Sunday, October 9, 2011

Dari Scientiarum Menuju Psychophrenia

Dalam kehidupan bersosialisasi, perbedaan pendapat dan penilaian itu hal yang biasa dan sering terjadi. Dari perbedaan macam itu, maka timbullah sebuah kritikan, cemoohan, bahkan tertawaan, dan tidak sedikit yang bisa tersinggung karenanya –aku termasuk salah satunya.

Barusan aku sedikit tersinggung karena mendapatkan pertanyaan dari seorang kawan jurnalis di kampus, yang menurutku itu bukan sebuah pertanyaan biasa, tapi itu suatu kritikan mencemooh yang terbungkus dalam kalimat tertawaan. Untung dia melakukannya itu ke aku, entah bagaimana kalau dia melakukannya ke orang yang jarang mendapatkan hal macam itu? –mungkin bisa tiga kali lipat tersinggungnya.

Entah dengan maksud atau pemikiran seperti apa, dia bertanya mengomentari berita pertama di blog Psychophrenia –KBM Jurnalistik Fakultas Psikologi yang aku pimpin saat ini—dengan pertanyaan macam ini; “Iku berita po tajuk rencana, ndes? Hahaha..”
# # #
● Tugas 1
Jawab pertanyaan berikut berdasarkan kutipan teks di atas.
(a) Pada hari dan tanggal berapa tulisan ini dibuat?
(b) Siapa yang mengajukan pertanyaan yang membuat penulis tersinggung?
(c) Psychophrenia adalah blog milik siapa?

● Bahan Latihan
# # #
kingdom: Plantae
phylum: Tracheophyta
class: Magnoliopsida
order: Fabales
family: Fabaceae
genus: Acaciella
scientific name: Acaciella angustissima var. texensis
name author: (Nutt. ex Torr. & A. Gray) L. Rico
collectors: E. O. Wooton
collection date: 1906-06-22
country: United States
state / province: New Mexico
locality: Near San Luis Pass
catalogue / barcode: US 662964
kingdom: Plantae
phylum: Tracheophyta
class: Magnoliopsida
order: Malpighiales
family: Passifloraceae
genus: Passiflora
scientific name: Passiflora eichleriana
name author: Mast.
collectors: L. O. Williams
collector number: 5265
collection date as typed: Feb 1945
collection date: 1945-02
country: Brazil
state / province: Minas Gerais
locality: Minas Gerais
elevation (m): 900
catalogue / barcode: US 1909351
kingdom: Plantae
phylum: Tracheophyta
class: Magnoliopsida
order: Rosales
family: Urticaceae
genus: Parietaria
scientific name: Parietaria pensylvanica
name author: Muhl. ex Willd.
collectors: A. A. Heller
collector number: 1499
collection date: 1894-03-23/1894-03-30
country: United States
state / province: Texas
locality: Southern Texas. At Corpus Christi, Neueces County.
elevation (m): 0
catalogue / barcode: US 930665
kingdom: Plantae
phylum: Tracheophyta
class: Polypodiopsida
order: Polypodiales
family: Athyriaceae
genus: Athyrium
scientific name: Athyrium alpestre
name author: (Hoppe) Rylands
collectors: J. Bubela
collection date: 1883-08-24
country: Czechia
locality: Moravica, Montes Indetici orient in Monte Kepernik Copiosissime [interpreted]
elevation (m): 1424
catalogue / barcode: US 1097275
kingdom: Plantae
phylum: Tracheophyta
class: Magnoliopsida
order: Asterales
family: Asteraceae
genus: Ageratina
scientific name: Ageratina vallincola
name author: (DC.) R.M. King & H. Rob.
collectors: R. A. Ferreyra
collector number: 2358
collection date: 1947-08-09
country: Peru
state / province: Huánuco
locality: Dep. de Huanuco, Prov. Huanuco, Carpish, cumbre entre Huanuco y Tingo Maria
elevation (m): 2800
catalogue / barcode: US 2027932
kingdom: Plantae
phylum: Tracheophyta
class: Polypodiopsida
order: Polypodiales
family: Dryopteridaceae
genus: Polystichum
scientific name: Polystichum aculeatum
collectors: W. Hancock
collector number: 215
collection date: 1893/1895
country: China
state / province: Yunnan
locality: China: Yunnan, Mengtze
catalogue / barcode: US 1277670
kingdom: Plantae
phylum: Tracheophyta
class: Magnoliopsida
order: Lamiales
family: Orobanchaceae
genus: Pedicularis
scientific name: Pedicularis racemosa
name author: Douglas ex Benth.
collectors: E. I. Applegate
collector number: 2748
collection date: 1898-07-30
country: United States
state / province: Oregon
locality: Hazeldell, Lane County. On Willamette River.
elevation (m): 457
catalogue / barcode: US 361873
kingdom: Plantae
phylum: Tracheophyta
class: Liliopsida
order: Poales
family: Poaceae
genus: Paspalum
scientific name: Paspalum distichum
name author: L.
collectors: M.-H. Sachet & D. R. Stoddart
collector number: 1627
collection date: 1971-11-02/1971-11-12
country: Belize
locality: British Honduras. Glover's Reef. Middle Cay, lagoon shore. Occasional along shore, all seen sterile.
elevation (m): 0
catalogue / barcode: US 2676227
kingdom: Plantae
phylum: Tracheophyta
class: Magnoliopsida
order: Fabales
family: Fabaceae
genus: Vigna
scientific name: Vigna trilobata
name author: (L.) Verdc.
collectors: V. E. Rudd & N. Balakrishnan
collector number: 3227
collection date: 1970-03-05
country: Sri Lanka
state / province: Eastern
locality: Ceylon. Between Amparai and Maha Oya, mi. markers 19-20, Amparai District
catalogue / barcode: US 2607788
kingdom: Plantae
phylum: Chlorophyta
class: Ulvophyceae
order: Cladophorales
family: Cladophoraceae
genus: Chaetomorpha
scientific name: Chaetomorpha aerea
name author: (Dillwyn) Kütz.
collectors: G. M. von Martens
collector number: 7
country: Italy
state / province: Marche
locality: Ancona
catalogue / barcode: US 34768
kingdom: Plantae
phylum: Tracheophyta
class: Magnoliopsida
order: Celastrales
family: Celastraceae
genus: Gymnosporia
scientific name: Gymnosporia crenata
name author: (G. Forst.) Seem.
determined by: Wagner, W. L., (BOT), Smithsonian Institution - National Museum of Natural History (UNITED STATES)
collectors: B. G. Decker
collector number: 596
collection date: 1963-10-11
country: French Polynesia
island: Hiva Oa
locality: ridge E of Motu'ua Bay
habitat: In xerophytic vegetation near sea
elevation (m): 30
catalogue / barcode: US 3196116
# # #
● Tugas 2
Ubah "locality" menjadi "site" pada catatan, mulai dari baris yang memuat "country: Italy" sampai baris terakhir catatan. Tuliskan ulang hanya baris-baris tersebut tanpa perubahan lain.

● Hasil Tugas 1
(a) Minggu, 9 Oktober 2011.
(b) Seorang kawan jurnalis di kampus.
(c) KBM Jurnalistik Fakultas Psikologi, yang saat ini dipimpin oleh penulis.

● Hasil Tugas 2
country: Italy
state / province: Marche
site: Ancona
catalogue / barcode: US 34768
kingdom: Plantae
phylum: Tracheophyta
class: Magnoliopsida
order: Celastrales
family: Celastraceae
genus: Gymnosporia
scientific name: Gymnosporia crenata
name author: (G. Forst.) Seem.
determined by: Wagner, W. L., (BOT), Smithsonian Institution - National Museum of Natural History (UNITED STATES)
collectors: B. G. Decker
collector number: 596
collection date: 1963-10-11
country: French Polynesia
island: Hiva Oa
site: ridge E of Motu'ua Bay
habitat: In xerophytic vegetation near sea
elevation (m): 30
catalogue / barcode: US 3196116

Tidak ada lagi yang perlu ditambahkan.